Willkommen beim Institut des Fleischgewordenen Wortes (IVE) in Neumarkt

Hilfe zur  Berufungsfindung

Was ist die Berufung zum Ordensleben?

Das Wort „Berufung“ (vom Verb „rufen“) deutet hin auf „gerufen sein“.

Der Mensch ist von Gott und für Gott erschaffen und nur in Gott wird der Mensch das Glück finden, wonach er unablässig sucht. (KKK 27) Wie der Heilige Augustinus sagt: „Du hast uns auf Dich hin geschaffen und unruhig ist unser Herz bis es ruht in Dir.“ Gott beruft jeden zur Heiligkeit d.h. zur vollkommenen Liebe und schenkt besondere Gnaden um diese zu erreichen. Jedoch hat er dazu verschiedene Straßen für den Einzelnen gewählt. Einige Menschen ruft Gott zum Ordensleben, zur Vollkommenen Hingabe an Ihn. Sie beantworten diesen Ruf, indem sie sich ganz Gott weihen und nur noch für Ihn leben.

Einige Beispiele

Gott hat die Jungfrau Maria zu Seiner Mutter, zur Gottesmutter berufen. Indem Maria diesem Ruf antwortete und ihr Fiat (ihr Ja) zu dieser Berufung gegeben hat und diesem Ja auch in schwierigen Zeiten treu blieb, wurde sie in dieser Berufung heilig. Es war ihr Weg zur Heiligkeit.

Die Berufung der Apostel: zu Simon und Andreas sagt er „Folgt mir nach, ich werde euch zu Menschenfischern machen“ (Mt 4,18-22).

Und zum Propheten Jeremias sagt er: „Noch ehe ich Dich im Mutterleib formte, habe ich Dich ausersehen, noch ehe Du aus dem Mutterschoß hervorkamst, habe ich Dich geheiligt, zum Propheten für die Völker habe ich Dich bestimmt“ (Jer 1, 5).

Aber was genau ist diese Berufung?

Wenn Gott jemanden zum Ordensleben beruft, dann erleuchtet er den Verstand der Person und/oder berührt ihren Willen, d.h. er geht auf die Person zu: Nicht ihr habt mich erwählt, sondern ich habe euch erwählt. (Joh, 15,16). Und er berührt Wille und Verstand der Person, d.h. Ich erkenne, dass Gott mich beruft (verstehe es) und mein Wille ist frei diese Einladung anzunehmen. Dieses Anklopfen Gottes kann die Person jetzt, aus wahrer und reiner Liebe zu Ihm (übernatürliche Gründe), beantworten, da sie den Ordensstand, als vollkommeneren Lebensstand erkennt, der sie zur größerer Heiligkeit führt, und diesen umfassen möchte. Sie sieht, dass Gott sie beruft.

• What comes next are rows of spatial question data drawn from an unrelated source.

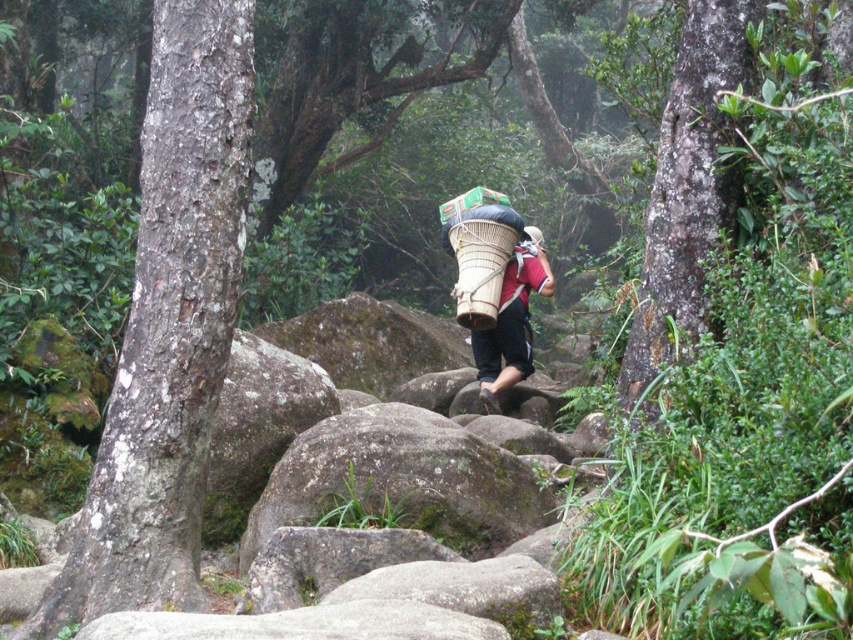
Question: Which point is farther to the camera?

Choices:
 (A) matte brown basket at center
 (B) green mossy rock at center
 (C) bamboo woven basket at center

Answer: (A)

Question: Which point is closer to the camera?

Choices:
 (A) (531, 225)
 (B) (403, 420)

Answer: (B)

Question: Does bamboo woven basket at center appear over white matte helmet at center?

Choices:
 (A) no
 (B) yes

Answer: (A)

Question: From the image, what is the correct spatial relationship of rough bark tree trunk at left in relation to white matte helmet at center?

Choices:
 (A) below
 (B) above

Answer: (A)

Question: Among these points, which one is farthest from the camera?

Choices:
 (A) (491, 257)
 (B) (461, 456)

Answer: (A)

Question: Is green mossy rock at center further to camera compared to bamboo woven basket at center?

Choices:
 (A) yes
 (B) no

Answer: (B)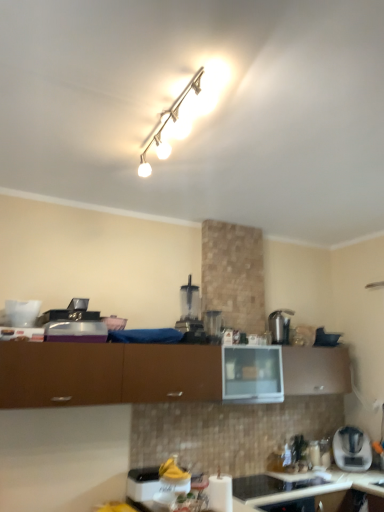
You are a GUI agent. You are given a task and a screenshot of the screen. Output one action in this format:
    pyautogui.click(x=<x>, y=<y>)
    Task: Click on the vacant area on top of white glossy track light at upper center (from a real-world perspective)
    The image size is (384, 512).
    Given the screenshot: What is the action you would take?
    click(183, 106)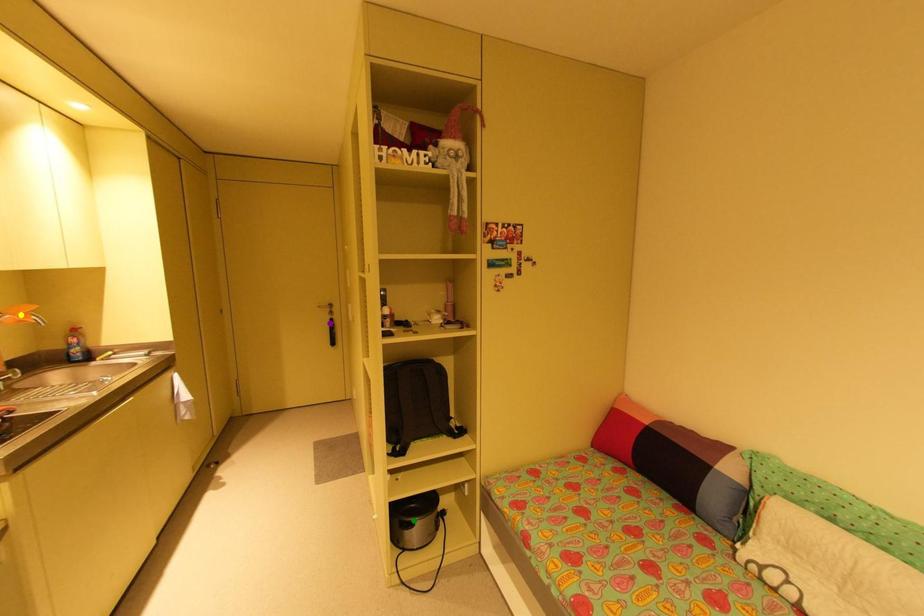
Consider the image. Order these from farthest to nearest:
purple point
green point
yellow point

1. purple point
2. green point
3. yellow point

Die Berufung fällt nicht immer und nicht notwendigerweise mit einem Gefühl zusammen, d.h. oft beruft Gott, ohne dass man etwas fühlbar empfindet, oder eine besondere Gemütserregung hat. Sie ist hauptsächlich ein Erkennen, mit dem durch Glauben erleuchteten Verstand, dass die Ganzhingabe an Gott durch den Ordenseintritt für mich der bessere Stand und sicherer für mein Seelenheil ist. Auch fühle ich mich zu diesem Stand hingezogen. Der Selige Jordan von Sachsen beschreibt seine Berufung so: „Ich nahm mir fest vor und gelobte in meinem Herzen, diesen Orden beizutreten, da ich der Ansicht war, einen sicheren Pfad zum Heil gefunden zu haben.“

Zeichen einer Berufung (Einige Beispiele)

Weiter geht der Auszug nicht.